_Set of tasks_
#1 In the passage on criminal punishment, rewrite the paragraph beginning "I believe this discrimination" more briefly, keeping its main facts.
#2 Reword the stretch of the passage on criminal punishment from "I believe this" through "XIII. Page 45.", putting "distinction" in place of "discrimination".
#3 Extend the passage on criminal punishment and prisons, going on from its last sentence.

_Given passage_
━━━━
This circumstance was not unattended to; and in her instructions, § 86. The Empress declares 'that it is the last injustice to punish in the same manner the robber, who contents himself with robbing, and him, who not only robs, but murders at the same time." Accordingly the new code has drawn this necessary distinction. Rob­bers are sent to public labour in Siberia, while murderers, besides undergoing the knoot, are branded in the face with hot irons, kept in chains, or have their nostrils torn: and except upon a general or particular amnesty, they receive no mitigation. See 2d Coxe's Trav. 86 & passim.

I believe this discrimination in the punishment has put a stop to the evil complained of before it was introduced: for among all the later writers on the state of Russia, I find no one who hints that any such practice prevails at present in that Empire. See some excellent observations on the the necessity of this discrimination, 4th Blackst. Com. 10 Montesquieu, B. 6. ch. 16.

[Page 70]

NOTE XIII. Page 45.

I firmly believe that the success of all punishments by hard labour and solitary confinement, must finally de­pend upon the wisdom of the regulations, which shall be established in the gaols of penitentiary houses, and upon the prudence and attention of those, to whom the ma­nagement of the prisoners is committed. Some useful hints upon this subject lie buried, under a variety of other matter, in Mr. Howard's Treatise on Prisons and La­zarettos: and it is much to be regretted, that no well di­gested plan for the interior management of those places of confinement, has hitherto been published. The best substitute is an account of such plans as are now in use: and Mr. Caleb Lownes, one of the inspectors of the gaol of Philadelphia, (to whose humane zeal and atten­tion, in the discharge of this voluntary duty, the public are much indebted) has undertaken to give a detail of the regulations adopted in the gaol, and penitentiary house in this place, and of the management and employment of the convicts. The more minute this information is, the more useful and interesting it will be, when our sister states turn their attention to the revision and reform of their criminal laws. In hopes that this event is not very distant, I shall here add a few principles on this subject, collected from the facts, or observations of Mr. Howard.

First. That houses for convicts at labour, ought to be in or near a large town or city, and easily accessible to those who have the inspection of them. This last cir­cumstance seems to be of the utmost importance.
━━━━
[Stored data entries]
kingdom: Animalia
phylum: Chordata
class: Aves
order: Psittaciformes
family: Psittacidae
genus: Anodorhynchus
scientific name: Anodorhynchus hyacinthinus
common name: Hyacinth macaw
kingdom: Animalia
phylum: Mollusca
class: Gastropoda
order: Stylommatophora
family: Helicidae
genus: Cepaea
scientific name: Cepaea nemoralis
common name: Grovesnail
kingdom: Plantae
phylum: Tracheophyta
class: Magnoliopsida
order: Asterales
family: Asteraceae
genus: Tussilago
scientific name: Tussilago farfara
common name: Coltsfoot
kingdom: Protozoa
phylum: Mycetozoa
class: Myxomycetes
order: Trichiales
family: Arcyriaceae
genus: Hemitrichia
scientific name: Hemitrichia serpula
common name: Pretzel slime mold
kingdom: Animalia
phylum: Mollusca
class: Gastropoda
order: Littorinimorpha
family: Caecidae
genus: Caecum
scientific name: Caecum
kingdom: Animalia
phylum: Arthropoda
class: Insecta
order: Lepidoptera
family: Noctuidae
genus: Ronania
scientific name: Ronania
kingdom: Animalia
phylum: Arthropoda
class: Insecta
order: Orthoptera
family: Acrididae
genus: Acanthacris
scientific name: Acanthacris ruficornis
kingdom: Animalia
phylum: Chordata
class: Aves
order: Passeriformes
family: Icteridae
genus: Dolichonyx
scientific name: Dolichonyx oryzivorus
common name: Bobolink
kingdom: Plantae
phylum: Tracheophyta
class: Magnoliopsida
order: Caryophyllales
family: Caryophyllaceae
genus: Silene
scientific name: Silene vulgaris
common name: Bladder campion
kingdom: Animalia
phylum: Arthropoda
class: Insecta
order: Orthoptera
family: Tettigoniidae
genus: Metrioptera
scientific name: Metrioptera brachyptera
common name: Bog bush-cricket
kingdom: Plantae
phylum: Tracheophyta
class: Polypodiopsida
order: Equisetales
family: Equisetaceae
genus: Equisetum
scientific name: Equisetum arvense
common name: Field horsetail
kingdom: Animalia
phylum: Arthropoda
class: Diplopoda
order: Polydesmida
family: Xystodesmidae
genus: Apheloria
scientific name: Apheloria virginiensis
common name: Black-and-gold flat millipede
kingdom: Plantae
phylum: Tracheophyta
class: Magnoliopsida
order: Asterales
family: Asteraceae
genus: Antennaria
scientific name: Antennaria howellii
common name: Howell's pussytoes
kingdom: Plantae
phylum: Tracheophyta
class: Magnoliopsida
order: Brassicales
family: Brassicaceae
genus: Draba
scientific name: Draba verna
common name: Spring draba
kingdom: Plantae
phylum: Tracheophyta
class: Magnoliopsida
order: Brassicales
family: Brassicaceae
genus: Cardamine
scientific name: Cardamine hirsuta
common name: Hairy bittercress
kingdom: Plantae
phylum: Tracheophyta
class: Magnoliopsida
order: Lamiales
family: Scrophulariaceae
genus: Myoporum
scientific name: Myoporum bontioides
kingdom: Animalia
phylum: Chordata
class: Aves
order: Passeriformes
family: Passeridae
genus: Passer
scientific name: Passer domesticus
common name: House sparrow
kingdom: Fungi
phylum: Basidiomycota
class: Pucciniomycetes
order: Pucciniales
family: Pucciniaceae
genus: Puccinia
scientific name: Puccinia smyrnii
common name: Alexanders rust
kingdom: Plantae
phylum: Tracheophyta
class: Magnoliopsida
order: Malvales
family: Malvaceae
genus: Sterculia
━━━━
_Answers for this exercise_
#1 The writer believes that punishing robbers and murderers differently has stopped the abuse that existed before this distinction was introduced, since none of the later writers on Russia suggest the practice still goes on there. Good remarks on why the distinction is needed can be found in 4th Blackst. Com. 10 and Montesquieu, B. 6, ch. 16.

#2
I believe this distinction in the punishment has put a stop to the evil complained of before it was introduced: for among all the later writers on the state of Russia, I find no one who hints that any such practice prevails at present in that Empire. See some excellent observations on the the necessity of this distinction, 4th Blackst. Com. 10 Montesquieu, B. 6. ch. 16.

[Page 70]

NOTE XIII. Page 45.

#3
Second. Mr. Howard uniformly found those houses best managed, when the inspection was undertaken with­out mercenary views, and solely from a sense of duty, and a love to humanity. So reputable is this humane task in Germany, that at Frankfort, the house of correction is inspected by the Ladies. Pris. 128. Lazar. 71.

Third. Steady, lenient, and persuasive measures, were always found to be the best means for preventing escapes; and far preferable to rough usage, which often made the prisoners desperate. Laz. 206. Pris. 39.

Fourth. The great object to be attended to (especially with young offenders) ought to be to reclaim and reform them. Many facts prove, that this is not so difficult as [Page 71] some persons apprehend. Their earnings must therefore be a secondary consideration; and if the house does not maintain itself, ( as in many places it will not) that circum­stance ought not to be regarded. To promote this ob­ject of reformation, the young offenders ought to be sepa­rated from those who are old and hardened.

Fifth. In order to hold out a real object of terror, solita­ry confinement, on coarse diet, should be the invariable por­tion of every old or great offendre. This, however, it is best to inflict at intervals, and seldom longer than 20 or 30 days at a time. The observations of Mr. Howard on this subject, deserves attention, and with them I close this note.

"The intention of solitary confinement, (I mean by day as well as by night) is either to reclaim the most atrocious or daring criminals—to punish the refractory for crimes committed in prison—or to make a strong impression, in a short time, upon thoughtless and irregular apprentices, or the like. It should, therefore, be considered by those who are ready to commit, for a long time, petty offenders to absolute solitude, that such a system is more than human nature can bear, without the hazard of distraction or des­pair: and that, for want of some employ in the day, health is impaired, and a habit of idleness and inability to labor in future, is in danger of being acquired. The beneficial effects on the mind of such a punishment, are speedy proceeding from the horror of a vicious person's being left entirely to his own reflections. This may wear off by a long continuance, and a sullen insensibility may succeed." Laz. p. 169. in notis.

NOTE XIV. Page 45.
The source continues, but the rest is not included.